Another update to some previously reported news: in Europe, Amazon has given a PS3 customer a partial refund over the Other OS debacle. Due to how European law is written (and as far as I can understand), if Sony decides to remove some features in their PS3, the onus is on the retailer to make things right with the customer, despite the retailer having no control over what Sony does. Meanwhile, George Hotz (the hacker who said he was going to restore Other OS into 3.21) has done what he said he would. And no surprise here: 3.21 has bricked more fat PS3s.
This past week has been a shitty week. First, a friend from New Jersey sent in a news article talking about the upcoming change to the rules of Scrabble. Then one of my co-workers told me about it the very next day. Then they had the nerve to mention it on the radio later that day. What the rule change means is that players will now be able to use proper nouns in a Scrabble game. As if Scrabble players needed to be reminded Beyonce exists. Mattel was quick to point out that the traditional sets would continue to be sold, and that the new rule would only apply to a new variation they'd be marketing. As for my opinion, well, here it is.

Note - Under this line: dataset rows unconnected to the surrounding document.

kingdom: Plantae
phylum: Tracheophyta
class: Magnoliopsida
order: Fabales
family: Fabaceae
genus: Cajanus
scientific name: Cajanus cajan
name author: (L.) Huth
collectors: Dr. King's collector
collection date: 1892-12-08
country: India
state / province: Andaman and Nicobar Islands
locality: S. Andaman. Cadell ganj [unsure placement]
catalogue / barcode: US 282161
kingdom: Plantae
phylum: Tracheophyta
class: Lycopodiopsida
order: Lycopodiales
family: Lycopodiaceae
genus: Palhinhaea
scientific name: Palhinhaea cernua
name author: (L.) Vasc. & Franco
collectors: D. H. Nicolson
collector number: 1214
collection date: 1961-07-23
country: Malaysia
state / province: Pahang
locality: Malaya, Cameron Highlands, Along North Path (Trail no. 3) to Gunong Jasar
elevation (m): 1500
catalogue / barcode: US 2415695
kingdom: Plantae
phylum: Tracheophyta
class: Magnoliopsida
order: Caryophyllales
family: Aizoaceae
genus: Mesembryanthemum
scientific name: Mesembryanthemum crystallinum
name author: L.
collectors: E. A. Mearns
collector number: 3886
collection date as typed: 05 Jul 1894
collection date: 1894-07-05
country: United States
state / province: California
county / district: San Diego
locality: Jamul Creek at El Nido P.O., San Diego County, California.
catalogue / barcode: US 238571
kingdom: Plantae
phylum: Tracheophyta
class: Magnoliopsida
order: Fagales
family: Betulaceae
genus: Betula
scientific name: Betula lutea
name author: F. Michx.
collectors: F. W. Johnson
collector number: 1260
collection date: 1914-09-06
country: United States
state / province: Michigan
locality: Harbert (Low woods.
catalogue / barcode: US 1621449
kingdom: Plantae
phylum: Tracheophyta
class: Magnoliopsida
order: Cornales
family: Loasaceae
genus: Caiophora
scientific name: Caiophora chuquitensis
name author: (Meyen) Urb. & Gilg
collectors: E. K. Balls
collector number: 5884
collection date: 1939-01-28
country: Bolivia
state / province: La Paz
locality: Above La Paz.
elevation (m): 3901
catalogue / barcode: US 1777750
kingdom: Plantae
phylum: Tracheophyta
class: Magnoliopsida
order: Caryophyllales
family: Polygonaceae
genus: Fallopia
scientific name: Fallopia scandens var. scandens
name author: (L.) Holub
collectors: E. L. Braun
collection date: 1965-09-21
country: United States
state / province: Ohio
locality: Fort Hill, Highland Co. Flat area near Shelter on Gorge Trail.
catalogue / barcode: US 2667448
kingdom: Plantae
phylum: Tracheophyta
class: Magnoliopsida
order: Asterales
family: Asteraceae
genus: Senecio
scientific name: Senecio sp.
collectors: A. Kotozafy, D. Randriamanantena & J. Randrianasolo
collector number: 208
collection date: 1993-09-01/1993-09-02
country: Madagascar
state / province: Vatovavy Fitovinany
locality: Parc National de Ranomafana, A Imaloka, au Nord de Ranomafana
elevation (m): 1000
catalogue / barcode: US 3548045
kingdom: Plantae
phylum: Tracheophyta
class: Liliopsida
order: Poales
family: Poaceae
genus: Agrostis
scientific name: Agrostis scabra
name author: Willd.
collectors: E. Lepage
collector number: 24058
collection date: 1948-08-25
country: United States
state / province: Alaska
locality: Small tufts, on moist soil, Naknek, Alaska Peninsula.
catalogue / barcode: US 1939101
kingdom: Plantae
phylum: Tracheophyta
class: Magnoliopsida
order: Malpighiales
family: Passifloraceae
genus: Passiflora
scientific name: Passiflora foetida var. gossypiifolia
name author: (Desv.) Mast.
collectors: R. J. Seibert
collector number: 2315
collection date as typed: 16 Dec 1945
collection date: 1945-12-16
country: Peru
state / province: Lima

It's worth 81 points for those of you who care about that. I would've presented a much stronger opinion, but it wasn't allowed in the Official Scrabble Player's Dictionary, 4th Edition.
One of my favourite comedians posted this Tweet last month. Well, he may just get his wish, just not for the problem he wanted solved. An alternate reality game is supposedly going to bring gamers all around the world together to solve all the major problems of today. World hunger, poverty, disease, they're all there. I want to say something sarcastic right now, but part of me wants this to work. More power to this. After all, if a gamer can suddenly decide to break the longest standing video game record of all time, and then succeed in his three day marathon attempt, who knows what we're capable of?
Cheating, is apparently what we're capable of, at least in Korea. Yes, a video game scandal is being compared to the White Sox scandal, the biggest sports scandal of all time. Anyway last but not least, in Australia... hey, nothing new to report from Australia regarding gaming this week. Sweet.